◆ Consigne écrite a ◆
Dans le texte sur les heures de pratique, combien d'heures avaient en moyenne les membres du groupe d'élite selon Ericsson ?

◆ Texte à lire ◆
::::::
Dans
une étude d’Anders Ericsson sur les élèves de la prestigieuse Académie de musique
Hanns Eisler de Berlin, trois groupes de musiciens ont été distingués en fonction
de leur niveau. Ericsson calcula que les membres du groupe d’élite avaient une
moyenne de 10 000 heures de pratique, le second groupe 8 000 et la 3e,
4 000, avec pour chaque groupe des écarts-types assez réduits. Selon
Ericsson qui appliqua ces résultats à plusieurs autres disciplines, il faut dix
ans de travail quotidien pour devenir un expert. Pour être un expert
international, il en faut certainement plus. En analysant, la carrière de 40
grands maîtres internationaux d’échecs, Nikolai Grotius a montré en 1976 qu’il
leur avait fallu en moyenne 14 années pour atteindre ce niveau, avec un écart
de 4 ans. Quand on demande à Gary Kasparov, un des six hommes à avoir jamais
(depuis 1970) atteint ou dépassé le seuil des 2 800 points Elo, comment il
était devenu champion du monde, il répond habituellement qu’il lui a fallu
apprendre 8 000 parties par cœur. Il lui aura fallu dix ans depuis sa première
inscription dans un club pour devenir GMI et quinze pour être champion du
monde.
::::::
◆ Consigne écrite b ◆
Réécrivez sous forme de liste JSON de chaînes les lignes des enregistrements, de la ligne qui contient « scientific name: Koeleria spicata » jusqu'à la fin des enregistrements, bornes comprises, avec une chaîne par ligne et sans les lignes vides. Laissez les images de côté.

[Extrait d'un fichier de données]
::::::
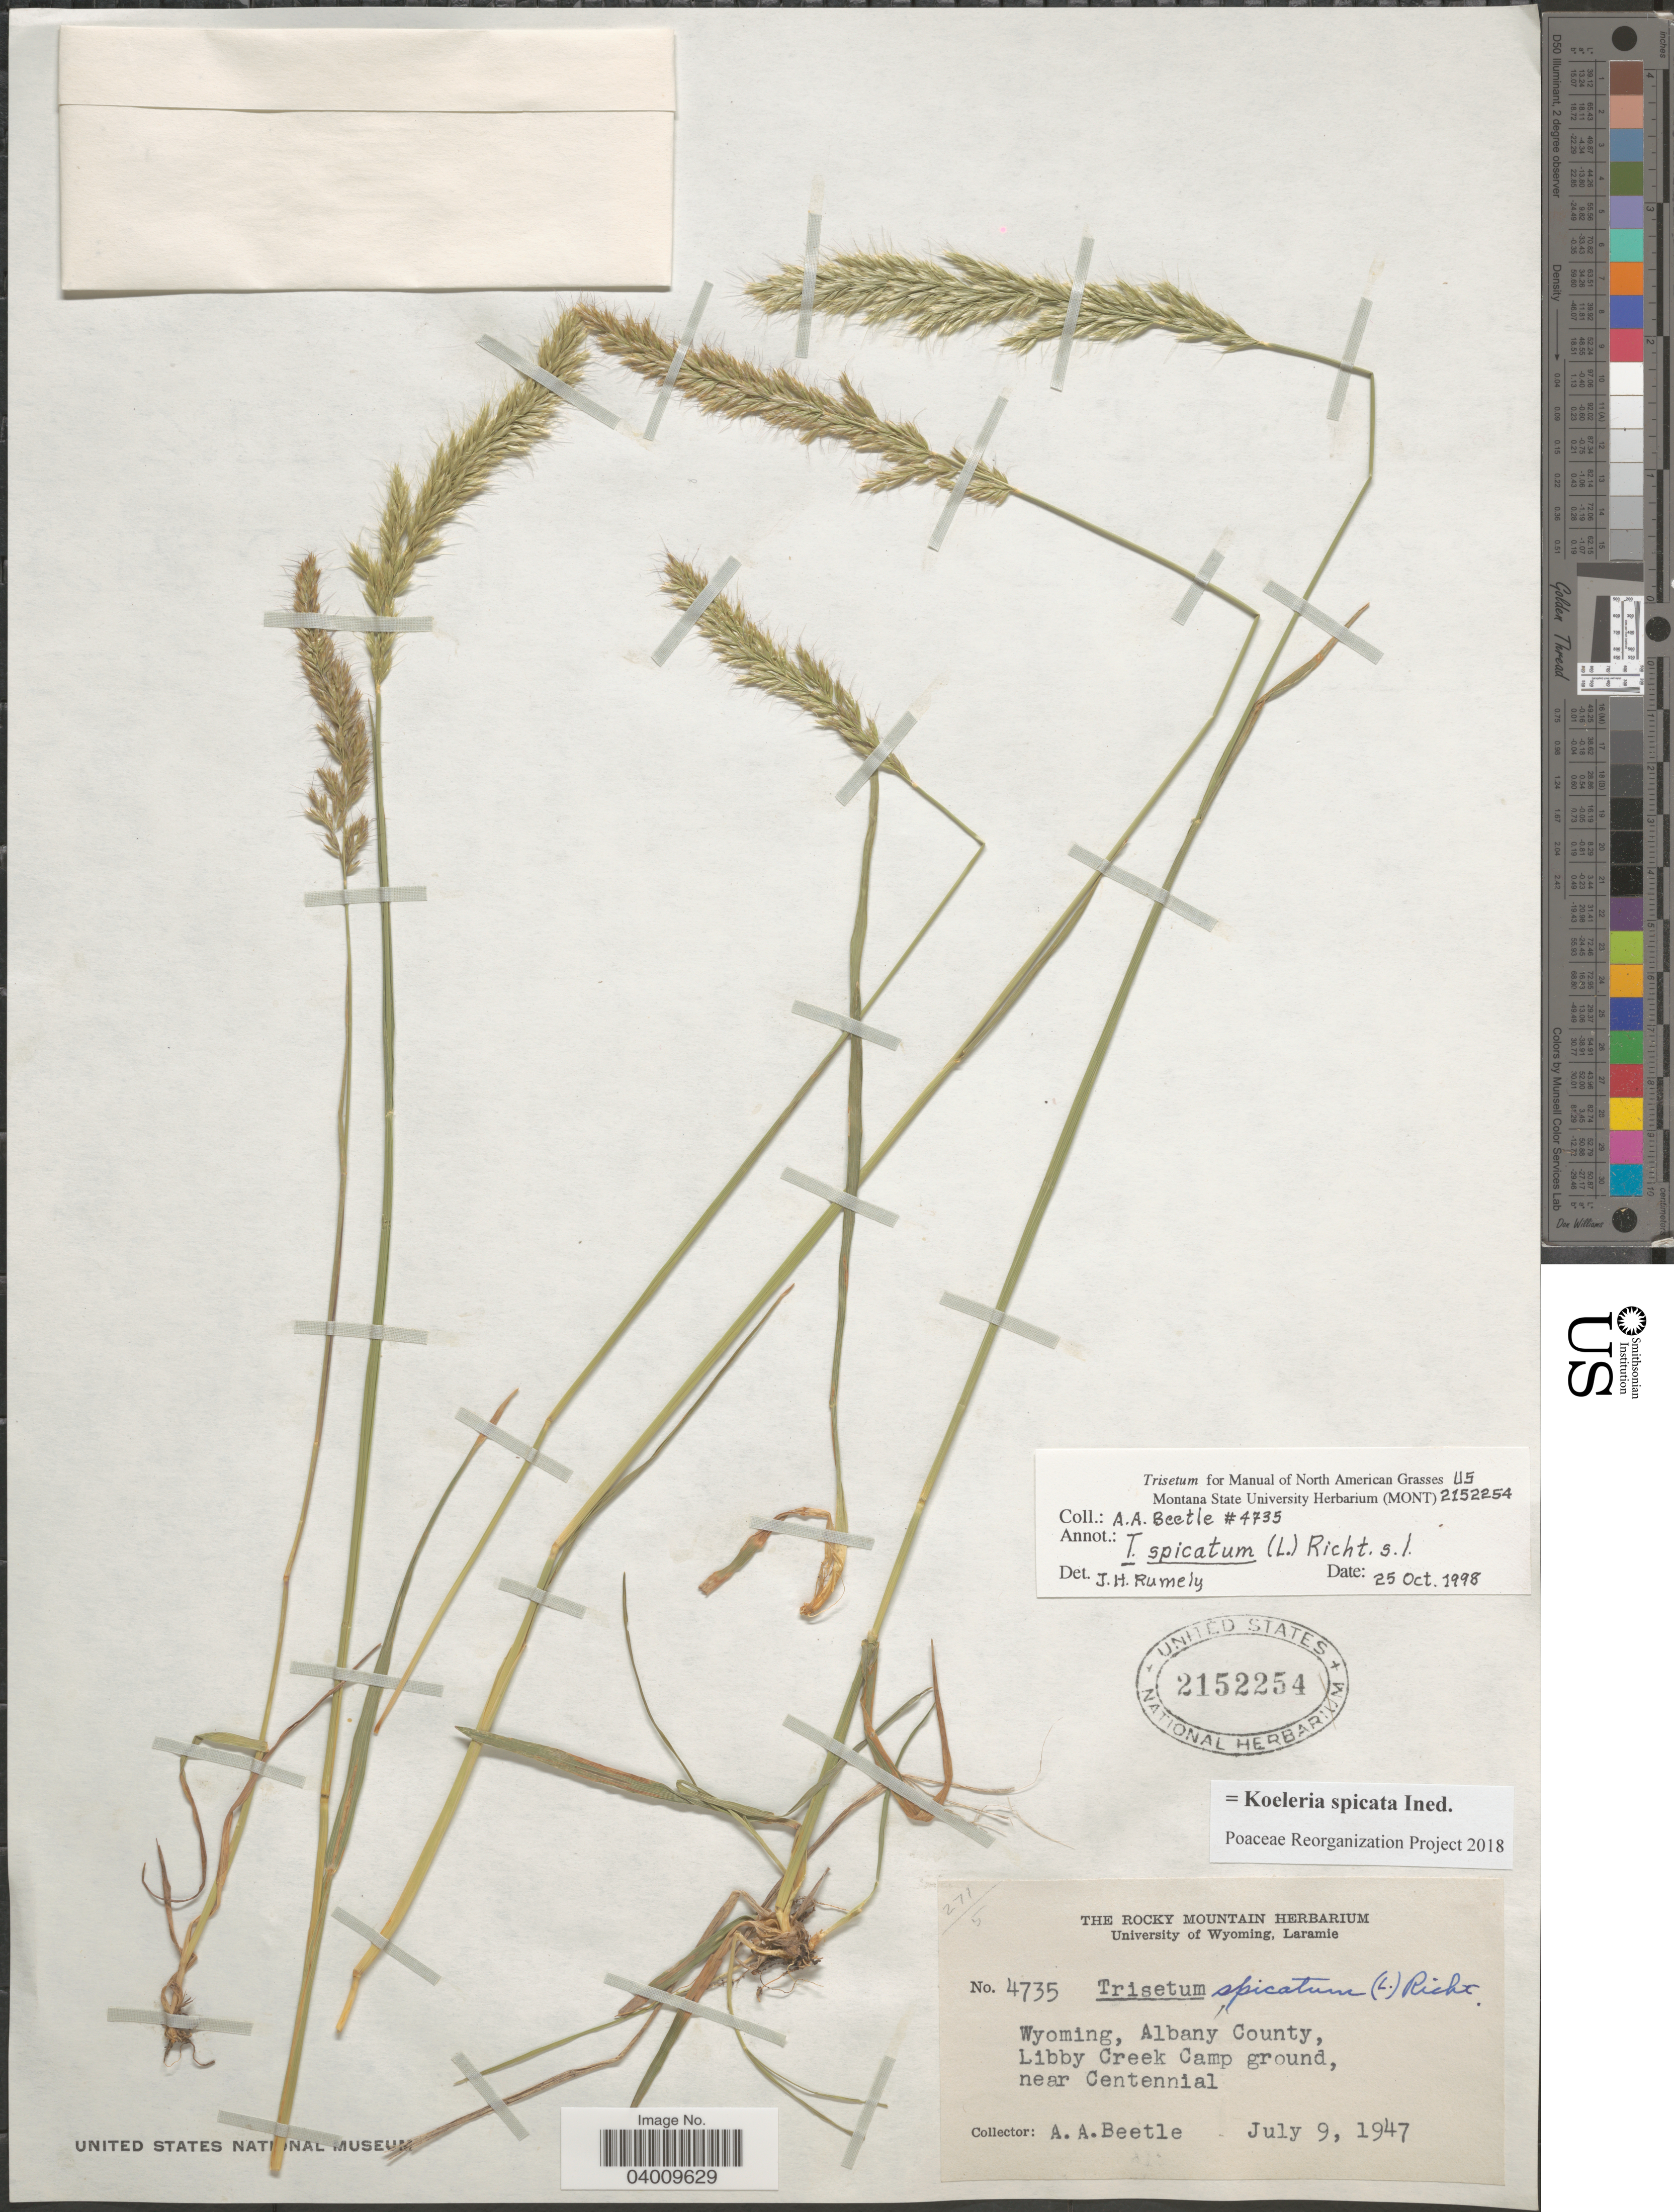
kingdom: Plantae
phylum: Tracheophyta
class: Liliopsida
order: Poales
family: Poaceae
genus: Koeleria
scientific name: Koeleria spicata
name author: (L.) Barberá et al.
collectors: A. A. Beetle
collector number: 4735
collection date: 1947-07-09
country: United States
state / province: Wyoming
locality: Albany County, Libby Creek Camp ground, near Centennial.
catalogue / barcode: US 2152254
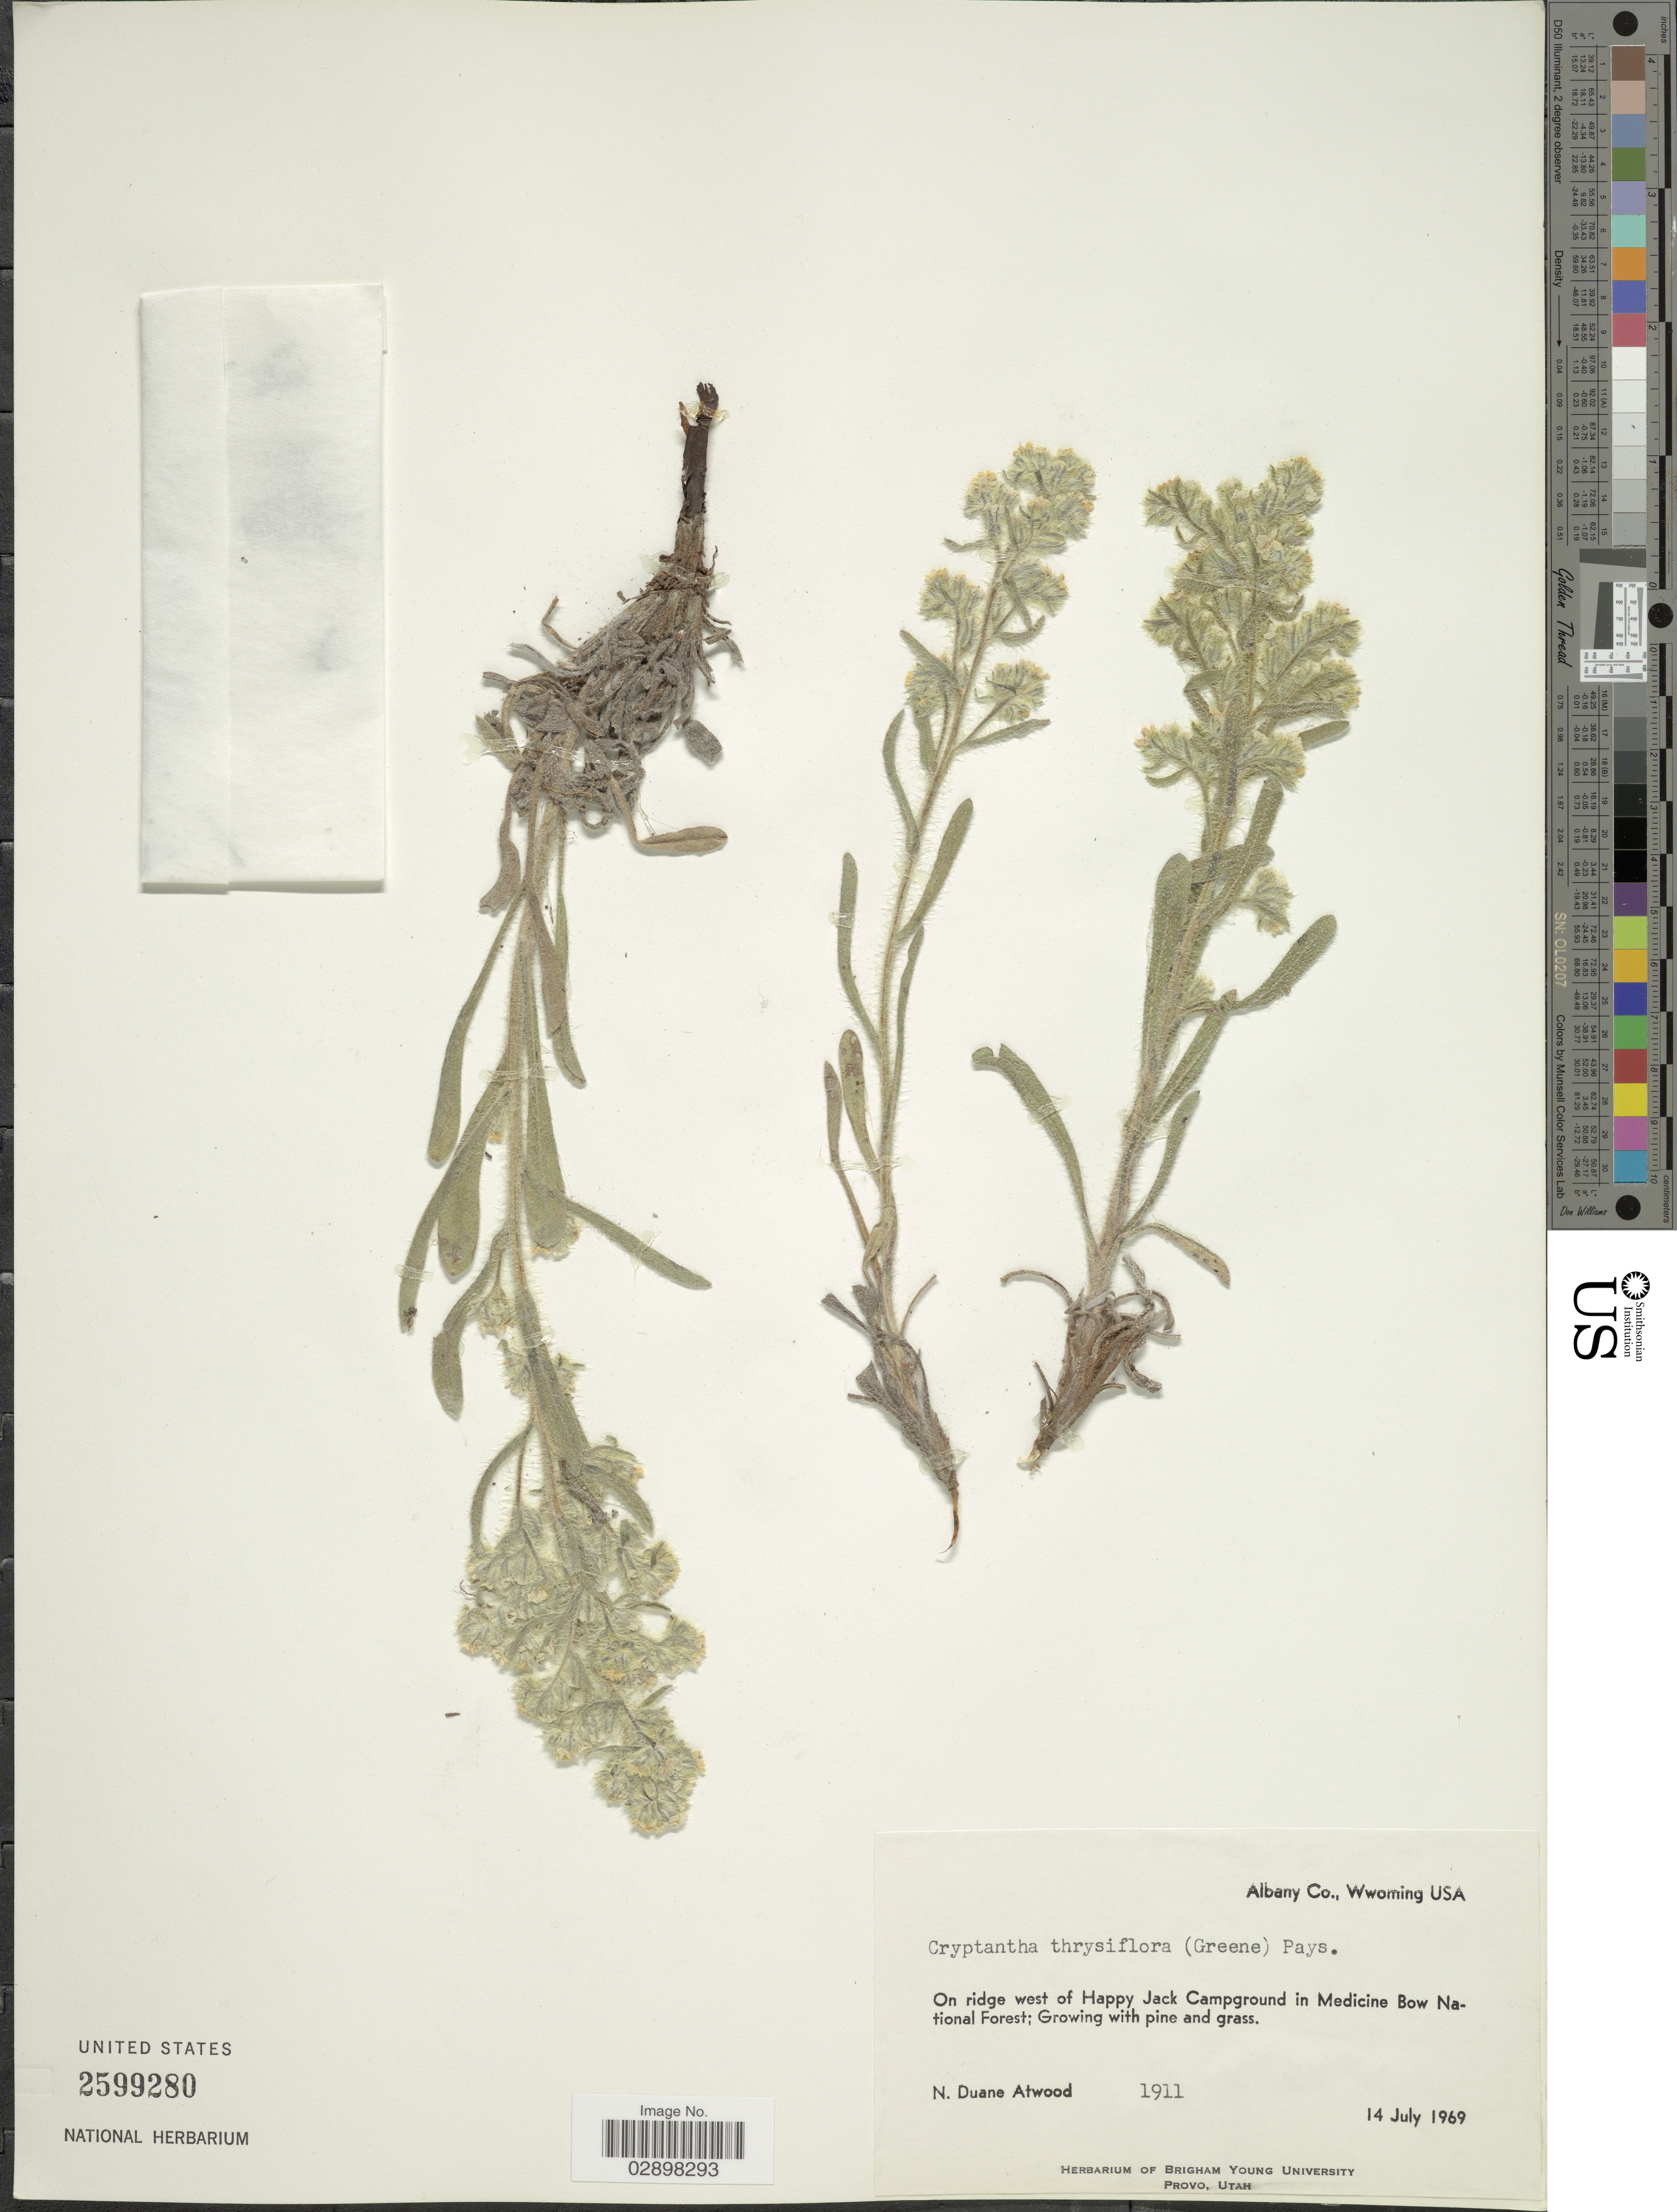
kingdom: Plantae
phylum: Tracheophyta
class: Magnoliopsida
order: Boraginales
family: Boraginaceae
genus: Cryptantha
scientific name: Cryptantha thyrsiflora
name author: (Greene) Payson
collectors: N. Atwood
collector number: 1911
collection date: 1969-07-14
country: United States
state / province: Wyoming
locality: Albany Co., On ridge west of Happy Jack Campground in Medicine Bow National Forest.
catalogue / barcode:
::::::
◆ Réponse complète a ◆
En moyenne 10 000 heures de pratique.

◆ Réponse complète b ◆
[
  "scientific name: Koeleria spicata",
  "name author: (L.) Barberá et al.",
  "collectors: A. A. Beetle",
  "collector number: 4735",
  "collection date: 1947-07-09",
  "country: United States",
  "state / province: Wyoming",
  "locality: Albany County, Libby Creek Camp ground, near Centennial.",
  "catalogue / barcode: US 2152254",
  "kingdom: Plantae",
  "phylum: Tracheophyta",
  "class: Magnoliopsida",
  "order: Boraginales",
  "family: Boraginaceae",
  "genus: Cryptantha",
  "scientific name: Cryptantha thyrsiflora",
  "name author: (Greene) Payson",
  "collectors: N. Atwood",
  "collector number: 1911",
  "collection date: 1969-07-14",
  "country: United States",
  "state / province: Wyoming",
  "locality: Albany Co., On ridge west of Happy Jack Campground in Medicine Bow National Forest.",
  "catalogue / barcode:"
]